Brano da esaminare>

####

Se nelle vicende umane risulta spesso vero l’adagio secondo il quale la realtà è superiore alla più fervida immaginazione, sia nel caso di piacevoli sorprese quanto invece di situazioni amare e strazianti di cui non vorremmo mai essere spettatori, la narrazione – intesa nel senso antropologicamente più ampio cui possiamo inscrivere anche l’opera d’arte visiva – mai come nell’ultimo ventennio si è intensamente composta mescolando vorticosamente due modalità espressive difformi che possiamo essenzialmente ricondurre alla finzione e alla realtà. Se la prima è il frutto di un atto di creazione autoriale o di elaborazione fantastica, anche verisimile, la cui esistenza è prettamente vincolata alla funzione espressiva (si pensi a un olio su tela o a un film in cui i personaggi recitano), la seconda è originata invece da un prelievo, da un ritaglio successivamente impiegato in un contesto differente, come ad esempio una scultura che impiega degli objet trouvé quali un giornale o una scarpa, oppure il video di un compleanno o di un servizio giornalistico.
È proprio su questa combinazione di elementi che è basata molta della pratica artistica della messicana Teresa Margolles, cui la Tenuta Dello Scompiglio, a Capannori (LU) fino al 16 settembre, dedica una densa e problematica mostra, a cura di Francesca Guerisoli e Angel Moya Garcia. Sobre la sangre è un progetto che nasce per denunciare la continua violenza e gli omicidi impuniti di cui sono vittime le persone socialmente più deboli – quali le donne e i membri delle minoranze sessuali in America Latina – e che fa vedere allo spettatore in maniera immediata gli effetti di tali brutalità, mostrandone direttamente gli effetti grazie a dei veri e propri prelievi oggettuali dai luoghi in cui tali crimini sono compiuti o dagli obitori in cui i corpi senza vita sono stati ospitati.

####

Dati disponibili>
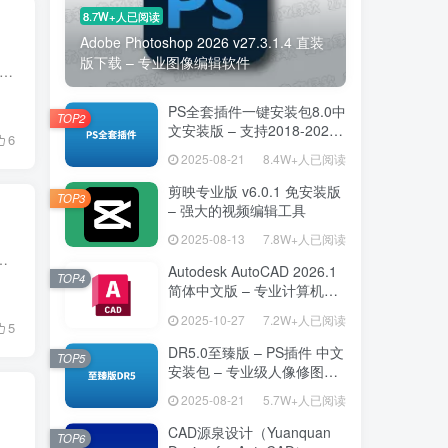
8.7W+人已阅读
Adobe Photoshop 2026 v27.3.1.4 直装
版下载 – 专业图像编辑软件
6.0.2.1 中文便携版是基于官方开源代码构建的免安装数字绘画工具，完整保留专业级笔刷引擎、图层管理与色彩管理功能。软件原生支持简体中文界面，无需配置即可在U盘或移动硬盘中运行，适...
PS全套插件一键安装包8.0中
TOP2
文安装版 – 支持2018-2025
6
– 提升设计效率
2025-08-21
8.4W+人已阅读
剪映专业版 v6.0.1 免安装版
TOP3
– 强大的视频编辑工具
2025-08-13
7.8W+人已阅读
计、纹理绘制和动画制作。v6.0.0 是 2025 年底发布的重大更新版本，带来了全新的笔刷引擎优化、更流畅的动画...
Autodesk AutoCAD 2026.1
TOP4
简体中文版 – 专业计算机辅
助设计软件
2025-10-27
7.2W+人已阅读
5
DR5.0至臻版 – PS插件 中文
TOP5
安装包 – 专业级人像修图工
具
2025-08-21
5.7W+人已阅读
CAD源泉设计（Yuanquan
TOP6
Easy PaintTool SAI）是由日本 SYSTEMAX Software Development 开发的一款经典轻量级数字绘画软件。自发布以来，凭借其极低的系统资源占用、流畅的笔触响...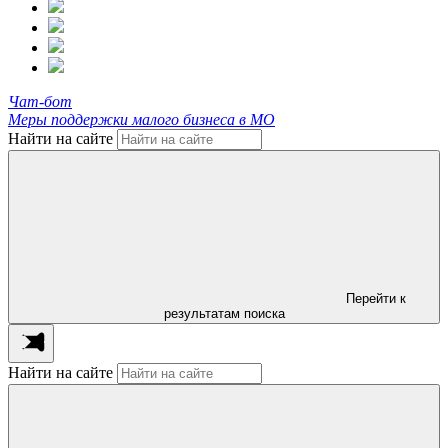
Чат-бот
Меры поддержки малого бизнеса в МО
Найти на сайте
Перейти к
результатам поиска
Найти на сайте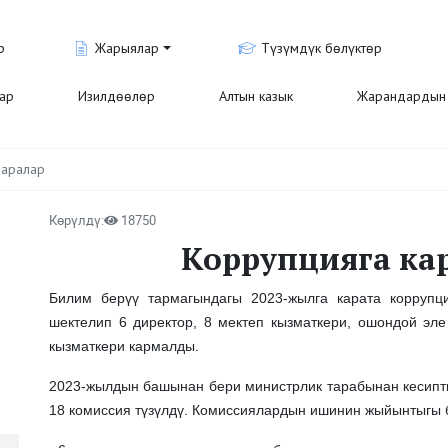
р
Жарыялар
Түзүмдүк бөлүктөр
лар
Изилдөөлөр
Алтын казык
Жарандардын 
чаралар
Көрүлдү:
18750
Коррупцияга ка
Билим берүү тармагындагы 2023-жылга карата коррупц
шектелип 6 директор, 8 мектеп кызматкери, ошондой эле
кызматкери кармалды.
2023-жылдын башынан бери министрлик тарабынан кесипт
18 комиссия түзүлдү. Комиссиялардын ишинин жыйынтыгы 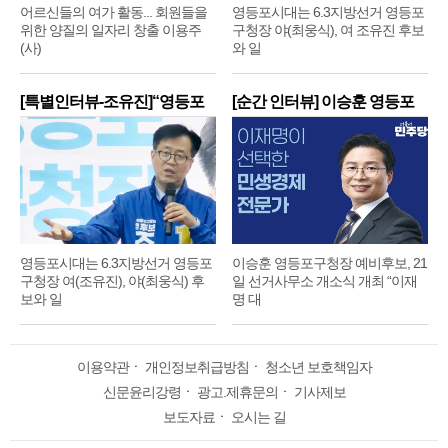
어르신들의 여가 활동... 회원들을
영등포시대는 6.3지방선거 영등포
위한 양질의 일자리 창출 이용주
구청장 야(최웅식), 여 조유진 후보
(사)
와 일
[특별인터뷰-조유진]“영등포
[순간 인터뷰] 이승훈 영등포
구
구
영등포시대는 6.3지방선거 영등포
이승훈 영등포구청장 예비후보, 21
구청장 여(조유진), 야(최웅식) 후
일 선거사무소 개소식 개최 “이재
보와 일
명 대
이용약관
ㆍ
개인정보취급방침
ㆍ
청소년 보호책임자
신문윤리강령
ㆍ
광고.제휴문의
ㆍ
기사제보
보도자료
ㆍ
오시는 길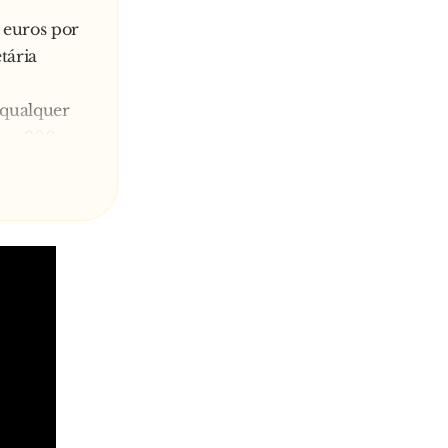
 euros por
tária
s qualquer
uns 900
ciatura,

####

Consegna> Cita integralmente, parola per parola, il brano sulla mostra di Teresa Margolles. L'elenco non serve per svolgere il compito.

Risultato>
Se nelle vicende umane risulta spesso vero l’adagio secondo il quale la realtà è superiore alla più fervida immaginazione, sia nel caso di piacevoli sorprese quanto invece di situazioni amare e strazianti di cui non vorremmo mai essere spettatori, la narrazione – intesa nel senso antropologicamente più ampio cui possiamo inscrivere anche l’opera d’arte visiva – mai come nell’ultimo ventennio si è intensamente composta mescolando vorticosamente due modalità espressive difformi che possiamo essenzialmente ricondurre alla finzione e alla realtà. Se la prima è il frutto di un atto di creazione autoriale o di elaborazione fantastica, anche verisimile, la cui esistenza è prettamente vincolata alla funzione espressiva (si pensi a un olio su tela o a un film in cui i personaggi recitano), la seconda è originata invece da un prelievo, da un ritaglio successivamente impiegato in un contesto differente, come ad esempio una scultura che impiega degli objet trouvé quali un giornale o una scarpa, oppure il video di un compleanno o di un servizio giornalistico.
È proprio su questa combinazione di elementi che è basata molta della pratica artistica della messicana Teresa Margolles, cui la Tenuta Dello Scompiglio, a Capannori (LU) fino al 16 settembre, dedica una densa e problematica mostra, a cura di Francesca Guerisoli e Angel Moya Garcia. Sobre la sangre è un progetto che nasce per denunciare la continua violenza e gli omicidi impuniti di cui sono vittime le persone socialmente più deboli – quali le donne e i membri delle minoranze sessuali in America Latina – e che fa vedere allo spettatore in maniera immediata gli effetti di tali brutalità, mostrandone direttamente gli effetti grazie a dei veri e propri prelievi oggettuali dai luoghi in cui tali crimini sono compiuti o dagli obitori in cui i corpi senza vita sono stati ospitati.